Con El jacarandá, Gaël Faye vuelve a deslumbrar con una novela poderosa, emotiva y profundamente humana. Ocho años después del fenómeno mundial Pequeño país, el autor regresa con una historia que atraviesa generaciones, cicatrices y geografías, y que confirma su talento para transformar la memoria en literatura vibrante. A través del viaje íntimo de Milan, un joven marcado por el silencio familiar y el deseo de entender sus raíces ruandesas, Faye construye una narración inolvidable sobre el trauma, la identidad y la fuerza de quienes se atreven a reconstruirse. Es una obra luminosa, valiente y desgarradora, capaz de conmover desde la primera página y quedarse contigo mucho después del final.
La historia empieza en Versalles, a mediados de los noventa, en un entorno aparentemente tranquilo. Milan crece rodeado de afecto, pero también de una ausencia difícil de nombrar: su madre apenas habla de su pasado ni de su familia.
El silencio se vuelve una sombra constante, y con los años, esa falta de respuestas se convierte en una inquietud cada vez más profunda. Todo cambia con la irrupción de las noticias sobre el genocidio en Ruanda. Esa violencia, hasta entonces lejana, se cuela en su vida y lo obliga a mirar hacia un origen que desconoce, pero que de pronto se vuelve imposible de ignorar.
La llegada de Claude, un joven herido que su familia acoge durante unos días, marca un punto de inflexión. A través de él, Milan empieza a conectar con un dolor que no entiende del todo, pero que lo afecta de forma directa. Es entonces cuando surge la necesidad de ir más allá de lo que se le cuenta. Años después, en su primer viaje a Ruanda junto a su madre, ese territorio desconocido se transforma en una experiencia profundamente transformadora. Lo que encuentra allí no es solo un país marcado por la violencia, sino también una cultura rica, amistades nuevas, momentos de alegría inesperada y una historia que le pertenece, aunque apenas la empiece a descubrir.

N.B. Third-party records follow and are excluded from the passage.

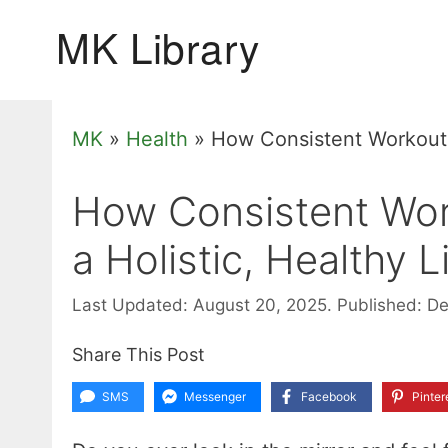
Skip
to
content
MK
»
Health
»
How Consistent Workouts 
How Consistent Wor
a Holistic, Healthy L
Last Updated: August 20, 2025.
Published: D
Share This Post
SMS
Messenger
Facebook
Pinter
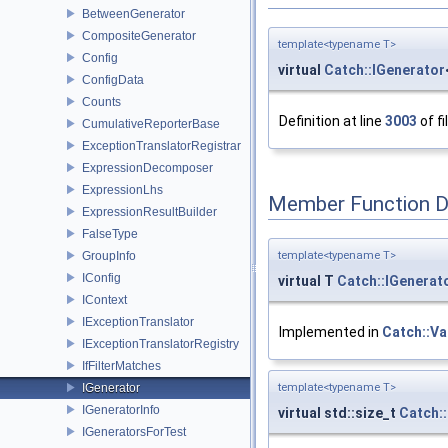
BetweenGenerator
CompositeGenerator
template<typename T>
Config
virtual
Catch::IGenerator
ConfigData
Counts
Definition at line
3003
of fi
CumulativeReporterBase
ExceptionTranslatorRegistrar
ExpressionDecomposer
ExpressionLhs
Member Function 
ExpressionResultBuilder
FalseType
GroupInfo
template<typename T>
IConfig
virtual T
Catch::IGenerat
IContext
IExceptionTranslator
Implemented in
Catch::Va
IExceptionTranslatorRegistry
IfFilterMatches
IGenerator
template<typename T>
IGeneratorInfo
virtual std::size_t
Catch:
IGeneratorsForTest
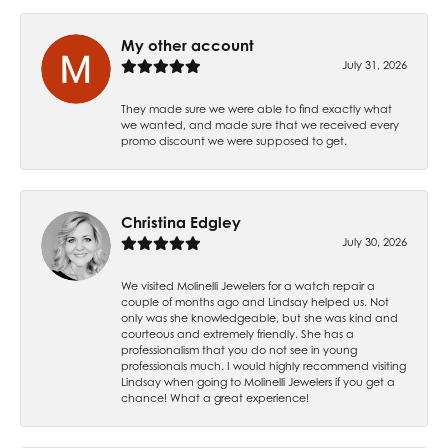
My other account
July 31, 2026
They made sure we were able to find exactly what
we wanted, and made sure that we received every
promo discount we were supposed to get.
Christina Edgley
July 30, 2026
We visited Molinelli Jewelers for a watch repair a
couple of months ago and Lindsay helped us. Not
only was she knowledgeable, but she was kind and
courteous and extremely friendly. She has a
professionalism that you do not see in young
professionals much. I would highly recommend visiting
Lindsay when going to Molinelli Jewelers if you get a
chance! What a great experience!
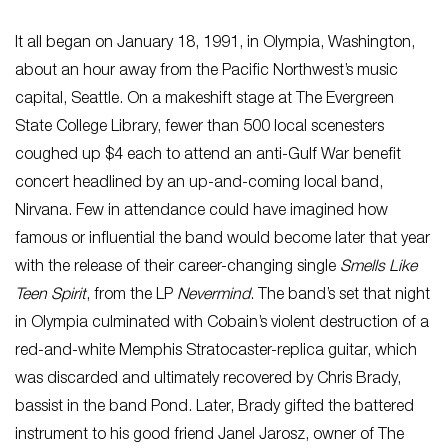
It all began on January 18, 1991, in Olympia, Washington,
about an hour away from the Pacific Northwest’s music
capital, Seattle. On a makeshift stage at The Evergreen
State College Library, fewer than 500 local scenesters
coughed up $4 each to attend an anti-Gulf War benefit
concert headlined by an up-and-coming local band,
Nirvana. Few in attendance could have imagined how
famous or influential the band would become later that year
with the release of their career-changing single
Smells Like
Teen Spirit
, from the LP
Nevermind
. The band’s set that night
in Olympia culminated with Cobain’s violent destruction of a
red-and-white Memphis Stratocaster-replica guitar, which
was discarded and ultimately recovered by Chris Brady,
bassist in the band Pond. Later, Brady gifted the battered
instrument to his good friend Janel Jarosz, owner of The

A partir de ese primer contacto, su vínculo con el país se va tejiendo con idas y venidas, durante más de dos décadas. En ese trayecto, el narrador explora temas como el pasado colonial, las heridas de la guerra, el esfuerzo por reconstruir desde los escombros y la complejidad del perdón. Pero también hay espacio para lo cotidiano, para la música, para las cenas compartidas, para los paisajes que se graban en la memoria. Lo íntimo y lo colectivo se entrelazan con una delicadeza poco común. Nada está forzado. Cada escena parece avanzar al ritmo de la vida real: a veces con fuerza, a veces con lentitud, pero siempre con verdad.

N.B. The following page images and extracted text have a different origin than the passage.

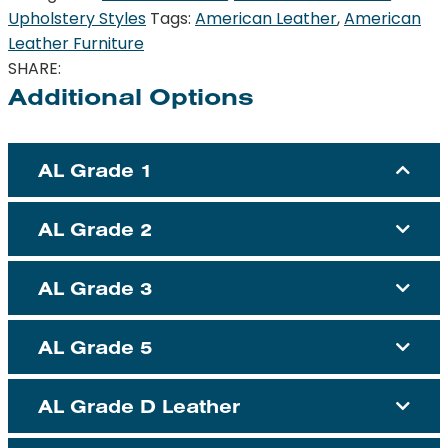
Upholstery Styles
Tags:
American Leather
,
American
Leather Furniture
SHARE:
Additional Options
AL Grade 1
AL Grade 2
AL Grade 3
AL Grade 5
AL Grade D Leather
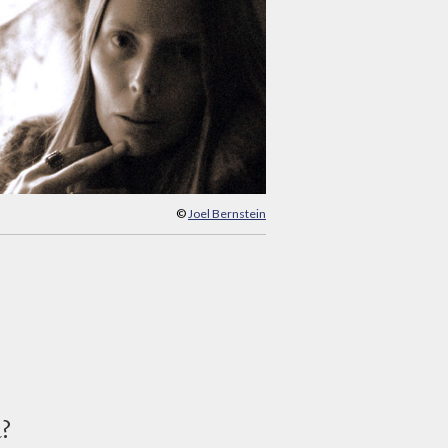
©
Joel Bernstein
d?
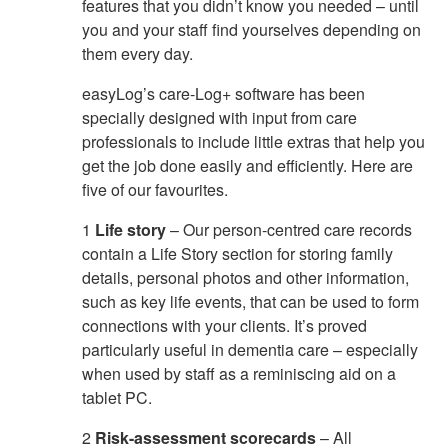
features that you didn’t know you needed – until
you and your staff find yourselves depending on
them every day.
easyLog’s care-Log+ software has been
specially designed with input from care
professionals to include little extras that help you
get the job done easily and efficiently. Here are
five of our favourites.
1
Life story
– Our person-centred care records
contain a Life Story section for storing family
details, personal photos and other information,
such as key life events, that can be used to form
connections with your clients. It’s proved
particularly useful in dementia care – especially
when used by staff as a reminiscing aid on a
tablet PC.
2
Risk-assessment scorecards
– All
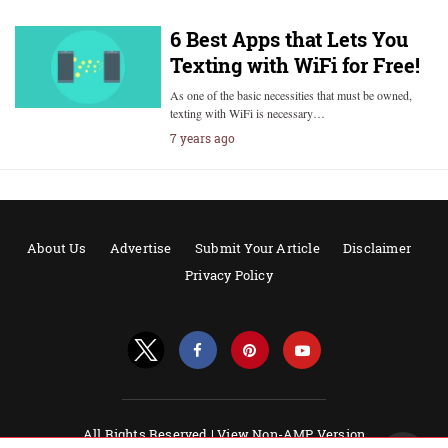
6 Best Apps that Lets You
Texting with WiFi for Free!
As one of the basic necessities that must be owned,
texting with WiFi is necessary…
7 years ago
About Us
Advertise
Submit Your Article
Disclaimer
Privacy Policy
All Rights Reserved |
View Non-AMP Version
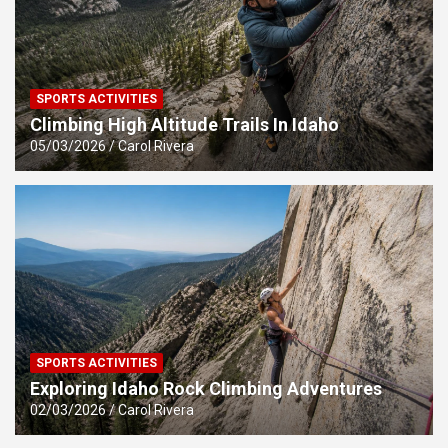
SPORTS ACTIVITIES
Climbing High Altitude Trails In Idaho
05/03/2026
Carol Rivera
SPORTS ACTIVITIES
Exploring Idaho Rock Climbing Adventures
02/03/2026
Carol Rivera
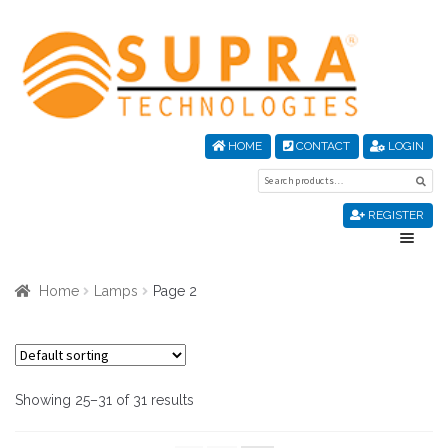
Skip
Skip
to
to
navigation
content
HOME
CONTACT
LOGIN
Search
Sea
for:
REGISTER
Home
Home
Lamps
Page 2
About Us
Cart
Showing 25–31 of 31 results
Checkout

Una de las grandes virtudes de esta novela es su sensibilidad. Nada se cuenta de forma grandilocuente, pero todo se siente. El tono es contenido, casi poético, y en esa contención está precisamente su fuerza. No hay golpes de efecto ni recursos fáciles para emocionar, sino una narración honesta, que respeta tanto a sus personajes como al lector. El dolor no se evita, pero tampoco se explota. Se muestra tal como es: complejo, confuso, y a veces, inexplicable.
El personaje de Stella, que aparece más adelante en la historia, aporta una nueva mirada. Su historia familiar, también marcada por los silencios, se convierte en una especie de espejo para Milan. Juntos, a la sombra del jacarandá, van descubriendo que las raíces pueden estar enterradas, pero no desaparecen. Ese árbol, capaz de florecer tras la tormenta, no es solo una imagen hermosa, sino una metáfora poderosa de lo que esta historia transmite: la capacidad de renacer incluso desde la pérdida más profunda.

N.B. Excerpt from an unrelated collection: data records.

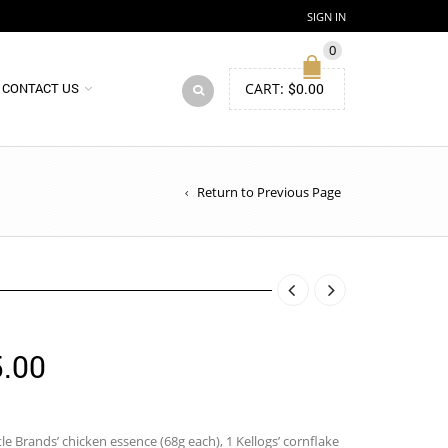
SIGN IN
0
CART:
$
0.00
CONTACT US
Return to Previous Page
Price
.00
range:
$115.00
le Brands’ chicken essence (68g each), 1 Kellogs’ cornflake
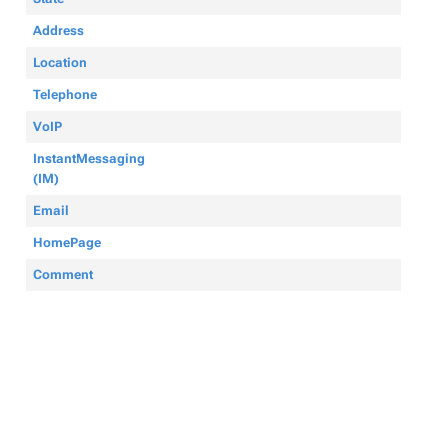
Address
Location
Telephone
VoIP
InstantMessaging
(IM)
Email
HomePage
Comment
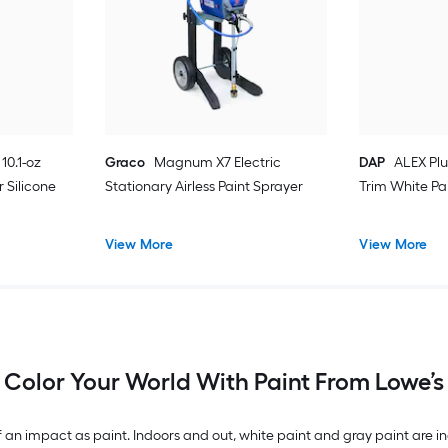
10.1-oz
Graco
Magnum X7 Electric
DAP
ALEX Plu
 Silicone
Stationary Airless Paint Sprayer
Trim White Pa
View More
View More
Color Your World With Paint From Lowe’s
n impact as paint. Indoors and out, white paint and gray paint are inc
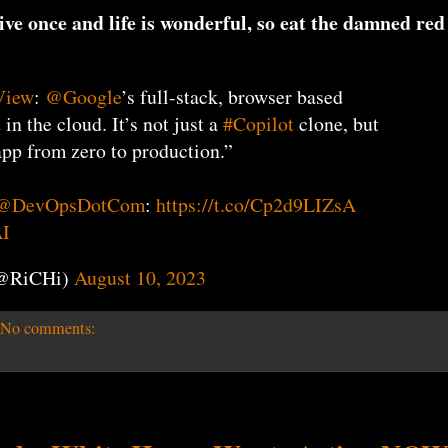
ive once and life is wonderful, so eat the damned red
View
:
@Google
’s full-stack, browser based
n the cloud. It’s not just a
#Copilot
clone, but
app from zero to production.”
@DevOpsDotCom
:
https://t.co/Cp2d9LIZsA
I
(@RiCHi)
August 10, 2023
No comments:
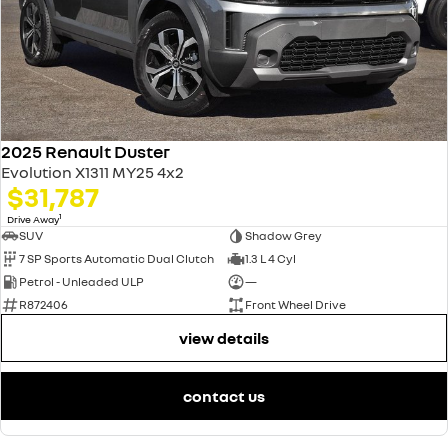
2025 Renault Duster
Evolution X1311 MY25 4x2
$31,787
1
Drive Away
SUV
Shadow Grey
7 SP Sports Automatic Dual Clutch
1.3 L 4 Cyl
Petrol - Unleaded ULP
—
R872406
Front Wheel Drive
view details
contact us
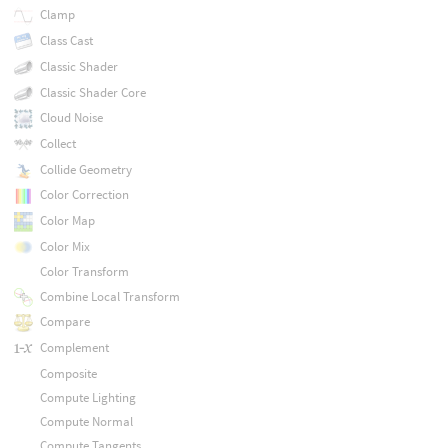
Clamp
Class Cast
Classic Shader
Classic Shader Core
Cloud Noise
Collect
Collide Geometry
Color Correction
Color Map
Color Mix
Color Transform
Combine Local Transform
Compare
Complement
Composite
Compute Lighting
Compute Normal
Compute Tangents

Más allá de los hechos históricos o del conflicto político, lo que realmente permanece es lo humano. Las emociones, los vínculos, la búsqueda de sentido. Hay escenas que se quedan grabadas por su belleza sencilla: una conversación en la noche, una canción compartida, una despedida silenciosa. Y es en esos momentos donde el autor demuestra, una vez más, que tiene un oído excepcional para captar lo esencial de la vida, incluso cuando el contexto es el más doloroso posible.
Terminar el libro deja una sensación difícil de describir. Es como volver de un viaje que no querías que acabara, pero sabiendo que algo dentro de ti ha cambiado. No es una lectura ligera, pero tampoco es pesada. Es profunda, cálida, necesaria. No busca dar respuestas, sino abrir preguntas. Y lo hace con una elegancia tan natural que es imposible no recomendarla. Porque hay historias que no solo merecen ser leídas, sino sentidas. Y esta es una de ellas.